Ichetucknee Springs State Park is in north central Florida, about 40 miles north of Gainesville (home of the University of Florida and the Gators) and five miles north of Fort White, a little town that experienced a mini-boom once Ichetucknee went from a secret natural wonder on an unpaved, unmarked road on private property to a full-fledge state park in 1970. After meandering off from the Santa Fe, the Ichetucknee River flows into the Suwanee and, eventually, into the Gulf of Mexico. The U.S. Department of the Interior declared the Ichetucknee River’s head spring a National Natural Landmark in 1972.
Before long, Ichetucknee’s glory was no longer a secret. It became the most popular river for tubing in the world. In the peak summer months, upwards of five thousand people per day would grab an inner tube and float down the river. And that didn’t count people who came to picnic, swim, hike, kayak, canoe, snorkel and scuba dive the caves.
Today the park limits the number of tubers on the river each day. (For example, the limit for tubers between the upper and midpoint launch areas is 750.) The park also prohibits pulling on plants and climbing on trees as part of its plan to protect the fragile ecosystem and preserve water clarity. The park allows more visitors on the river’s southern stretch as it is wider and deeper than the upper part of the river, and, therefore, less susceptible to “wear and tear.”

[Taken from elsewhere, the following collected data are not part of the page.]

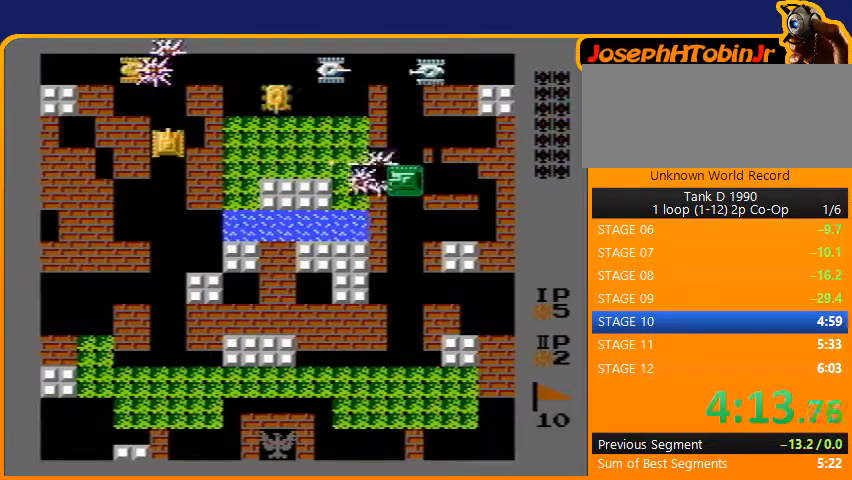
{"buttons": ["DPAD_DOWN"], "events": [[433, "DPAD_DOWN", "down"], [467, "B", "up"]]}
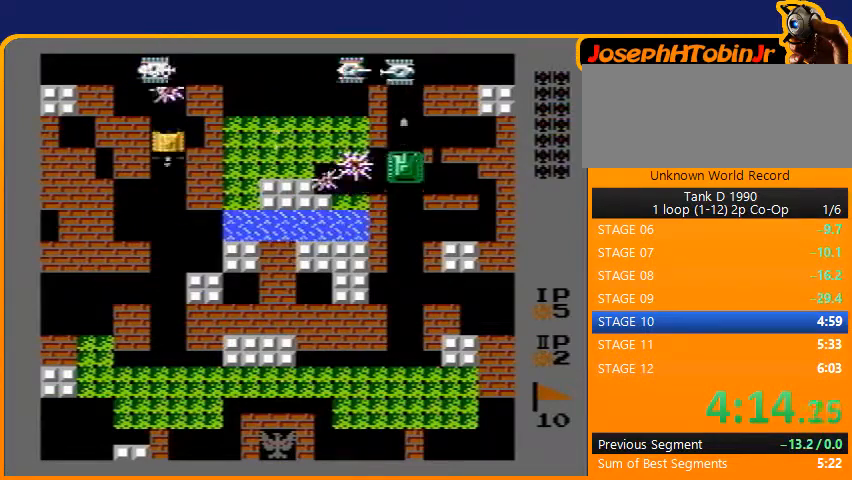
{"buttons": ["B"], "events": [[167, "DPAD_RIGHT", "down"], [200, "DPAD_DOWN", "up"], [233, "B", "down"], [300, "DPAD_RIGHT", "up"]]}
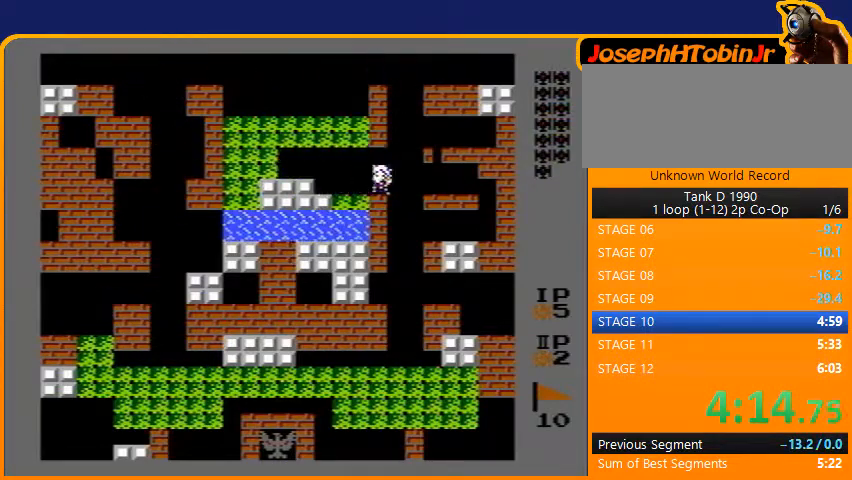
{"buttons": ["DPAD_LEFT"], "events": [[400, "DPAD_LEFT", "down"], [433, "B", "up"]]}
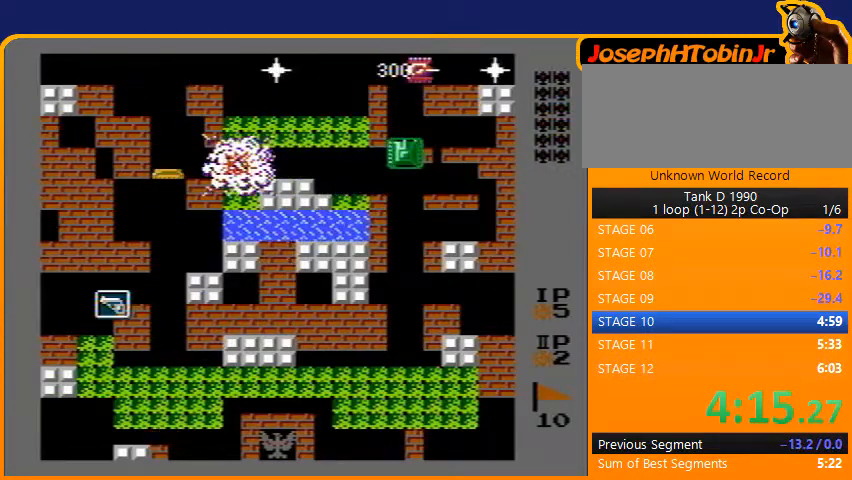
{"buttons": ["B"], "events": [[33, "DPAD_LEFT", "up"], [33, "DPAD_UP", "down"], [400, "DPAD_RIGHT", "down"], [400, "DPAD_UP", "up"], [467, "B", "down"], [500, "DPAD_RIGHT", "up"]]}
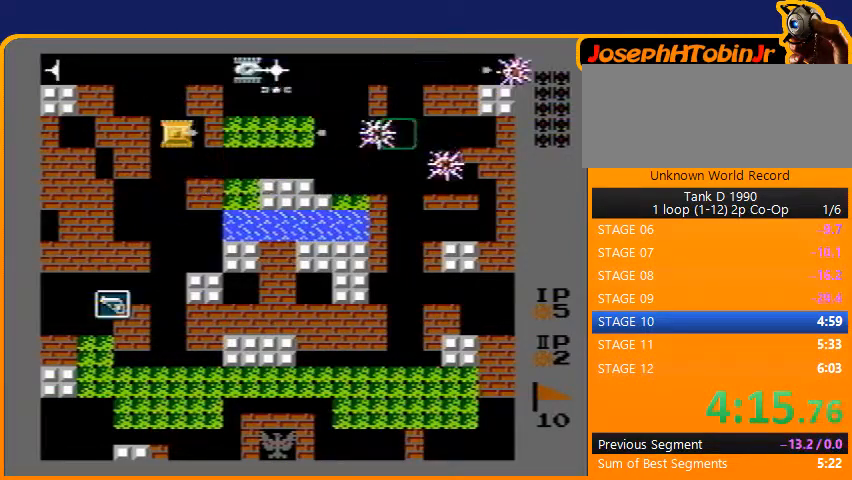
{"buttons": ["DPAD_LEFT"], "events": [[433, "B", "up"], [433, "DPAD_LEFT", "down"]]}
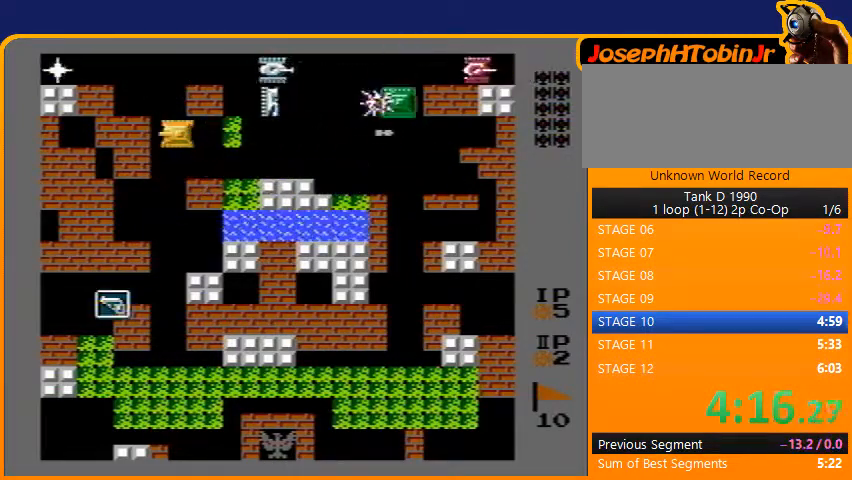
{"buttons": ["DPAD_LEFT"], "events": [[100, "DPAD_LEFT", "up"], [100, "DPAD_RIGHT", "down"], [167, "B", "down"], [200, "DPAD_RIGHT", "up"], [400, "DPAD_LEFT", "down"], [433, "B", "up"]]}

Ichetucknee visitors can rent tubes or rafts from the vendors lining the access roads to the park. (The charge is usually modest.)
There are three options for tubing the Ichetucknee: one hour, 1.5 hours, 2 hours, and 3 hours. The 2- and 3-hour floats originate at the north entrance of the park. The shorter floats originate at the south entrance. All options include access to a tram or shuttle bus for return to the parking areas after exiting the river. Non-swimmers and children should wear a life-saving device. The Ichetucknee River current is substantial, and occasionally tubes can get away from their occupants.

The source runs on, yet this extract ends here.